Let $E{\text{ and }}D$ be the two positions of the plane and $A$ be the point of observation.
Let $ABC$ be the horizontal line through $A$ .
It is given that angles of elevation of the plane in two positions $E{\text{ and }}D$ from the point $A$ are ${\text{6}}{{\text{0}}^0}{\text{ and 3}}{{\text{0}}^0}$ respectively.
$\angle EAB = {60^0},\angle DAB = {30^0}$
It is also given that $EB = DC = 3000\sqrt 3 {\text{ }}m$
As we know that in any right angled triangle $\tan \theta = \dfrac{{{\text{height }}}}{{{\text{base}}}}$
$\therefore {\text{ In }}\Delta ABE,\tan \left( {\angle EAB} \right) = \dfrac{{BE}}{{AB}} \\ \Rightarrow \tan \left( {{{60}^0}} \right) = \dfrac{h}{{AB}} \\ \Rightarrow \dfrac{{\sqrt 3 }}{1} = \dfrac{{3000\sqrt 3 }}{{AB}}{\text{ }}\left[ {\because \tan \left( {{{60}^0}} \right) = \sqrt 3 } \right] \\ \Rightarrow AB = 3000m \\$
Similarly,
$\therefore {\text{ In }}\Delta ACD,\tan \left( {\angle DAC} \right) = \dfrac{{DC}}{{AC}} \\ \Rightarrow \tan \left( {{{30}^0}} \right) = \dfrac{h}{{AC}} \\ \Rightarrow \dfrac{1}{{\sqrt 3 }} = \dfrac{{3000\sqrt 3 }}{{AC}}{\text{ }}\left[ {\because \tan \left( {{{30}^0}} \right) = \dfrac{1}{{\sqrt 3 }}} \right] \\ \Rightarrow AC = \left( {3000\sqrt 3 \times \sqrt 3 } \right)m \\ \Rightarrow AC = 9000m \\$
Now the distance travelled by the aeroplane according to the figure is $BC$ .

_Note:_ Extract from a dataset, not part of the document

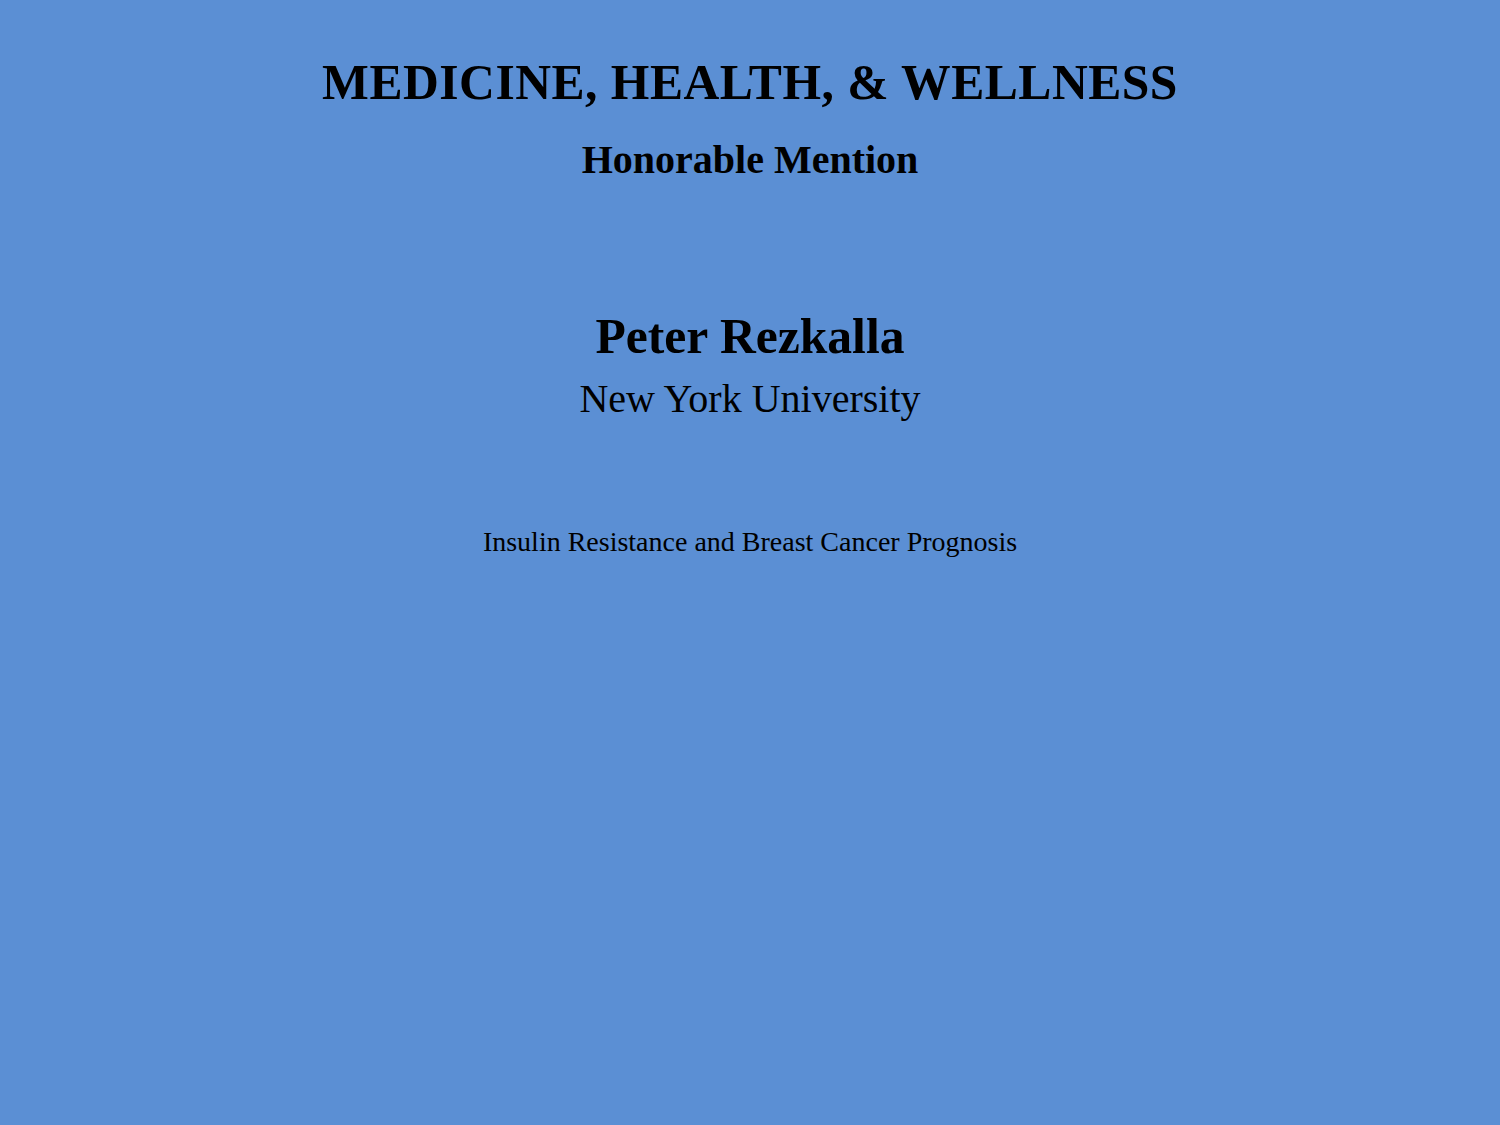MEDICINE, HEALTH, & WELLNESS
Honorable Mention
Peter Rezkalla
New York University
Insulin Resistance and Breast Cancer Prognosis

$\Rightarrow BC = AC - AB \\ \Rightarrow BC = 9000m - 3000m \\ \Rightarrow BC = 6000m \\ \Rightarrow BC = 6km{\text{ }}\left[ {\because 1000m = 1km} \right] \\$
Therefore, the plane covers $6km$ in $30$ seconds.

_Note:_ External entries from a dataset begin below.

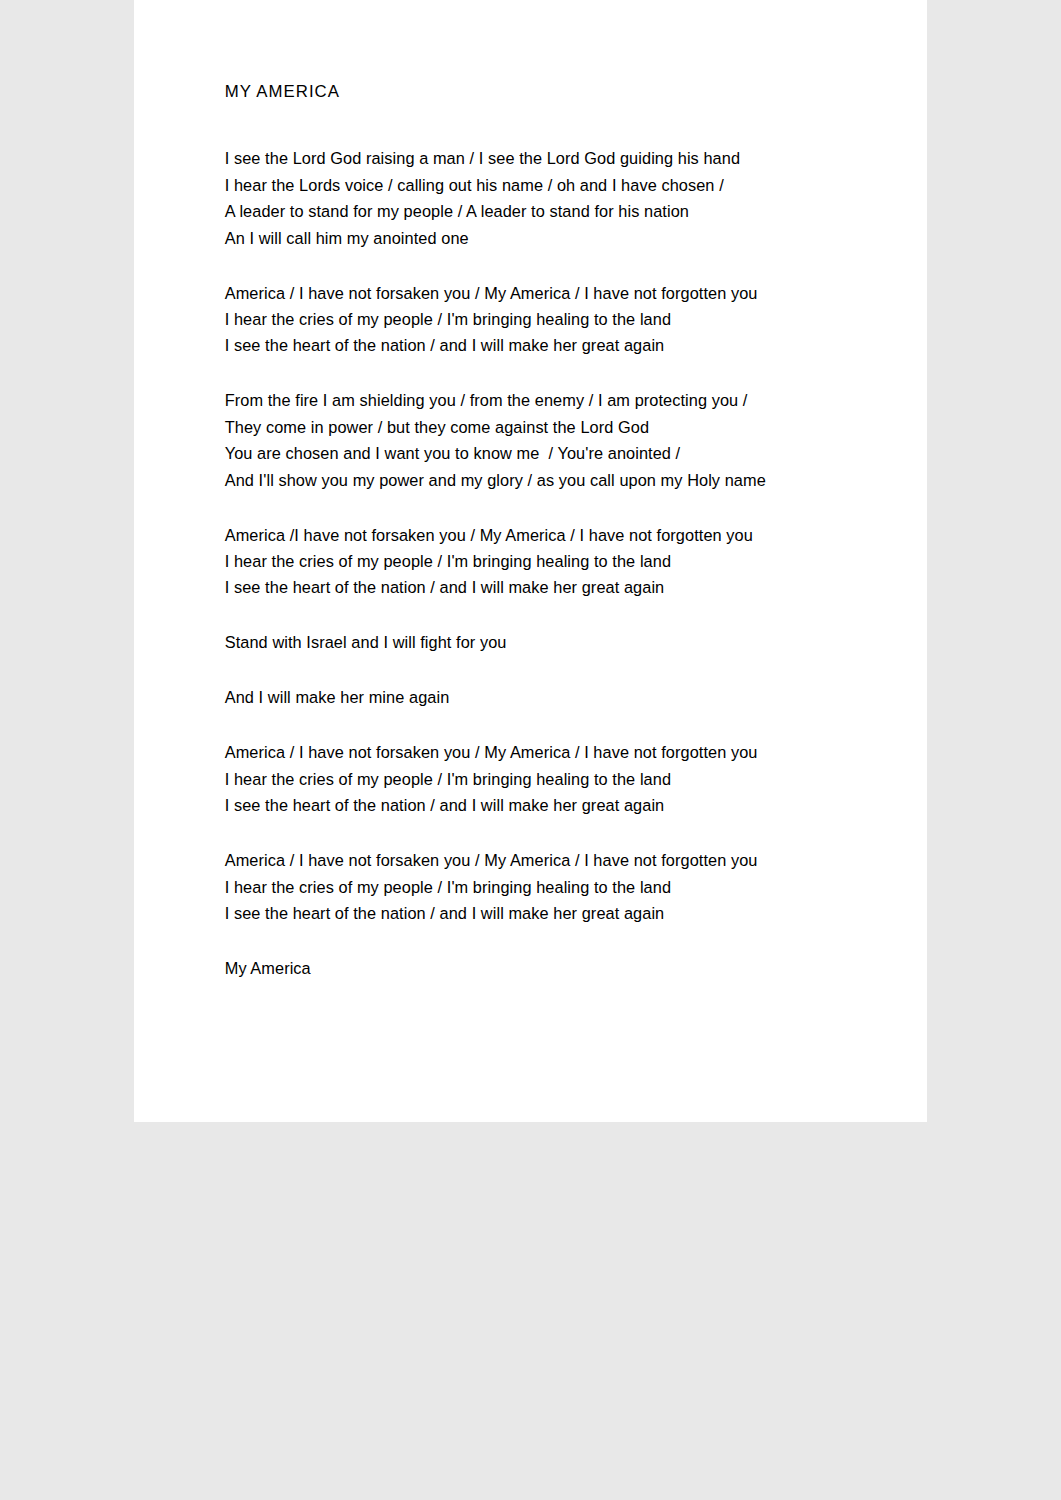MY AMERICA
I see the Lord God raising a man / I see the Lord God guiding his hand
I hear the Lords voice / calling out his name / oh and I have chosen /
A leader to stand for my people / A leader to stand for his nation
An I will call him my anointed one
America / I have not forsaken you / My America / I have not forgotten you
I hear the cries of my people / I'm bringing healing to the land
I see the heart of the nation / and I will make her great again
From the fire I am shielding you / from the enemy / I am protecting you /
They come in power / but they come against the Lord God
You are chosen and I want you to know me / You're anointed /
And I'll show you my power and my glory / as you call upon my Holy name
America /I have not forsaken you / My America / I have not forgotten you
I hear the cries of my people / I'm bringing healing to the land
I see the heart of the nation / and I will make her great again
Stand with Israel and I will fight for you
And I will make her mine again
America / I have not forsaken you / My America / I have not forgotten you
I hear the cries of my people / I'm bringing healing to the land
I see the heart of the nation / and I will make her great again
America / I have not forsaken you / My America / I have not forgotten you
I hear the cries of my people / I'm bringing healing to the land
I see the heart of the nation / and I will make her great again
My America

So the speed of the plane is
${\text{speed = }}\dfrac{{{\text{distance}}}}{{{\text{time}}}} \\ \Rightarrow {\text{speed}} = \dfrac{{6000m}}{{30{\text{second}}}} \\ \Rightarrow {\text{speed}} = 200\dfrac{m}{{\sec }} \\$
Hence, the speed of the aeroplane is $200\dfrac{m}{{\sec }}$ .

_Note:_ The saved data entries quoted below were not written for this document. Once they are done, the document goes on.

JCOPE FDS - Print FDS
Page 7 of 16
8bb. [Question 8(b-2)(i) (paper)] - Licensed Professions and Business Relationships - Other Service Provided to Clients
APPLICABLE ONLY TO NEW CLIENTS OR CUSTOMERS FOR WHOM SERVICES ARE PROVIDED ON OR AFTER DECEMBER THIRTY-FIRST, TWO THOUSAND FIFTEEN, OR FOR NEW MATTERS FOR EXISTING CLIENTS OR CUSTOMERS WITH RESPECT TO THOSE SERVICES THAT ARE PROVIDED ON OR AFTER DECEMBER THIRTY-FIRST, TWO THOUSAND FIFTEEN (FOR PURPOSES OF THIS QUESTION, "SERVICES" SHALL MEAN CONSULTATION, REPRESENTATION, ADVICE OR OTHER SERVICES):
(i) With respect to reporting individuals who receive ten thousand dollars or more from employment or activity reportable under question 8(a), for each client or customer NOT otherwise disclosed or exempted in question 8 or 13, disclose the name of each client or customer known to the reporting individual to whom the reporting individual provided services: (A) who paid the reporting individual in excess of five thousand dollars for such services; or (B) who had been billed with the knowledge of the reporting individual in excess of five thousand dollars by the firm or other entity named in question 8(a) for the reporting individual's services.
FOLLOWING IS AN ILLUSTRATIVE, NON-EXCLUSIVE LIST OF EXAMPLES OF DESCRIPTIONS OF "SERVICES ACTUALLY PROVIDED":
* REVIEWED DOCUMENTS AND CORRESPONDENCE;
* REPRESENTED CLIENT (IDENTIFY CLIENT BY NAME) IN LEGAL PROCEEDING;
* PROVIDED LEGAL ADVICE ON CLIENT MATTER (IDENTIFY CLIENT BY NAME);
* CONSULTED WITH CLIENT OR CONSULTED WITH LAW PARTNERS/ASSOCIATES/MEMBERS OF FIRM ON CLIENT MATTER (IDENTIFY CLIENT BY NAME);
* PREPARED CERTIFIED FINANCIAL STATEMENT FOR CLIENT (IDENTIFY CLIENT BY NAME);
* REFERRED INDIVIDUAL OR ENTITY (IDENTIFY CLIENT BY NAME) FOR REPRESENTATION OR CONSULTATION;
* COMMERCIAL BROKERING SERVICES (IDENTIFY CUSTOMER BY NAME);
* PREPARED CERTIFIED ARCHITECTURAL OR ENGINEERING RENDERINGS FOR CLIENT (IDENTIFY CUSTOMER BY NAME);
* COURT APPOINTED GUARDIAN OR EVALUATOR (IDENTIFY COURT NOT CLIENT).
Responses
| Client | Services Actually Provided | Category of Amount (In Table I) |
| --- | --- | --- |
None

Note- In order to solve such questions of height and distances, figures are a must to start the solution and also for better understanding. Trigonometric values at some particular angles such as ${30^0},{60^0},{90^0}....$ must be remembered. Also take special care of units at the time of finding speed of some moving object.